What you need to do. Wherever a picture appears, skip it and retype the rest of the data exactly.

Source data.
*-*-*

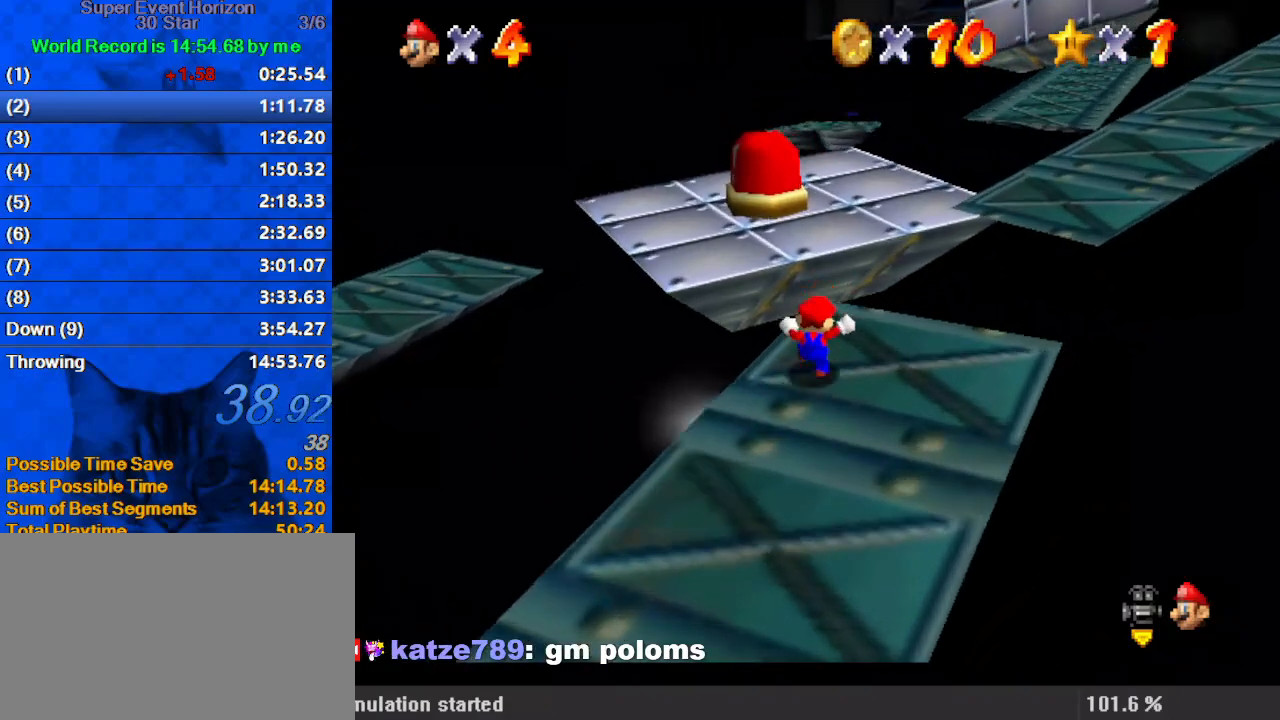
{"keys": ["left"], "events": [[167, "y", "down"], [200, "left", "down"], [200, "shift", "down"], [267, "up", "up"], [300, "y", "up"], [333, "shift", "up"], [400, "d", "down"], [500, "d", "up"]]}
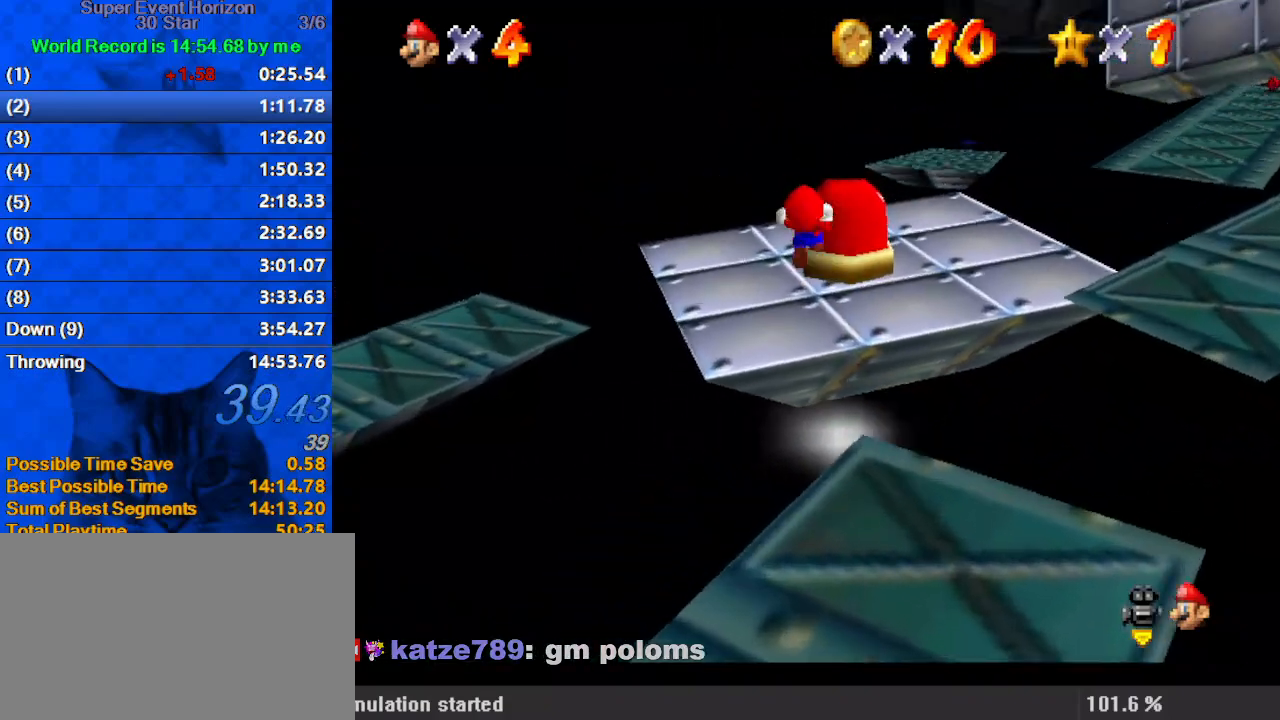
{"keys": ["d"], "events": [[33, "up", "down"], [133, "d", "down"], [167, "d", "up"], [167, "up", "up"], [233, "left", "up"], [300, "d", "down"], [333, "d", "up"], [433, "d", "down"]]}
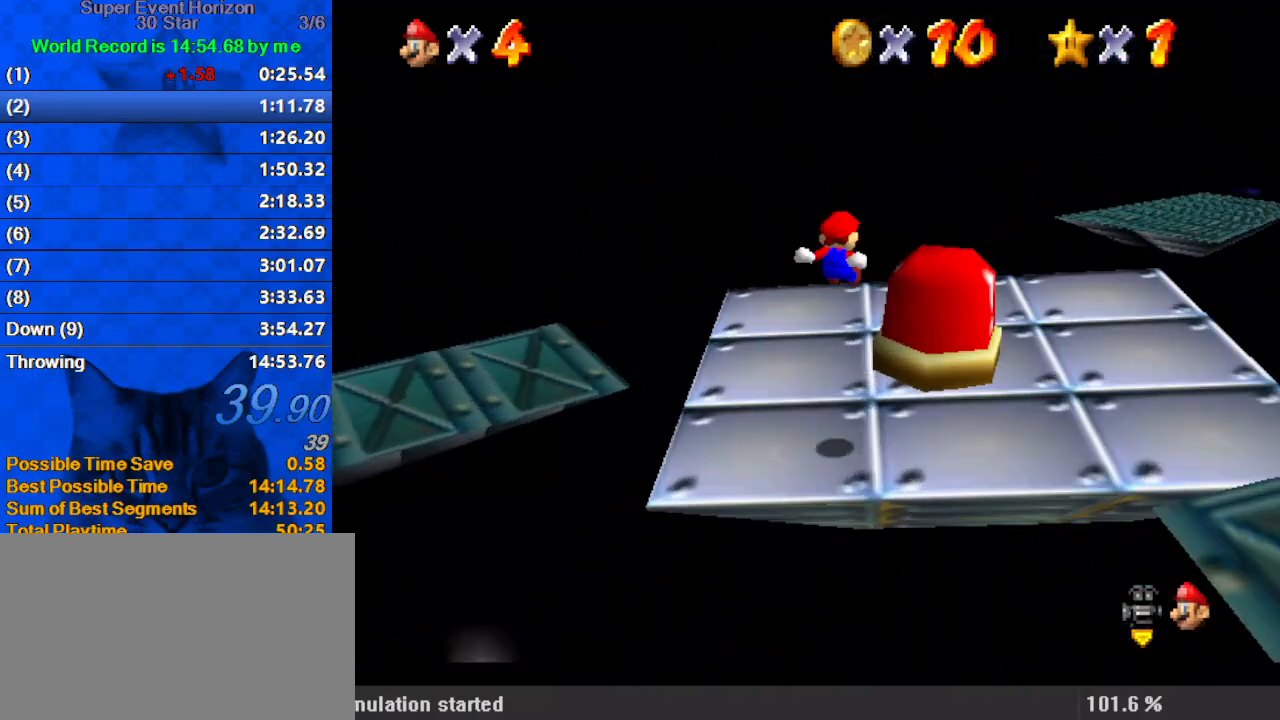
{"keys": ["d", "right", "up"], "events": [[33, "d", "up"], [133, "up", "down"], [233, "up", "up"], [333, "y", "down"], [367, "right", "down"], [400, "up", "down"], [400, "y", "up"], [500, "d", "down"]]}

*-*-*

Result for this exercise.
{"keys": ["left"], "events": [[167, "y", "down"], [200, "left", "down"], [200, "shift", "down"], [267, "up", "up"], [300, "y", "up"], [333, "shift", "up"], [400, "d", "down"], [500, "d", "up"]]}
{"keys": ["d"], "events": [[33, "up", "down"], [133, "d", "down"], [167, "d", "up"], [167, "up", "up"], [233, "left", "up"], [300, "d", "down"], [333, "d", "up"], [433, "d", "down"]]}
{"keys": ["d", "right", "up"], "events": [[33, "d", "up"], [133, "up", "down"], [233, "up", "up"], [333, "y", "down"], [367, "right", "down"], [400, "up", "down"], [400, "y", "up"], [500, "d", "down"]]}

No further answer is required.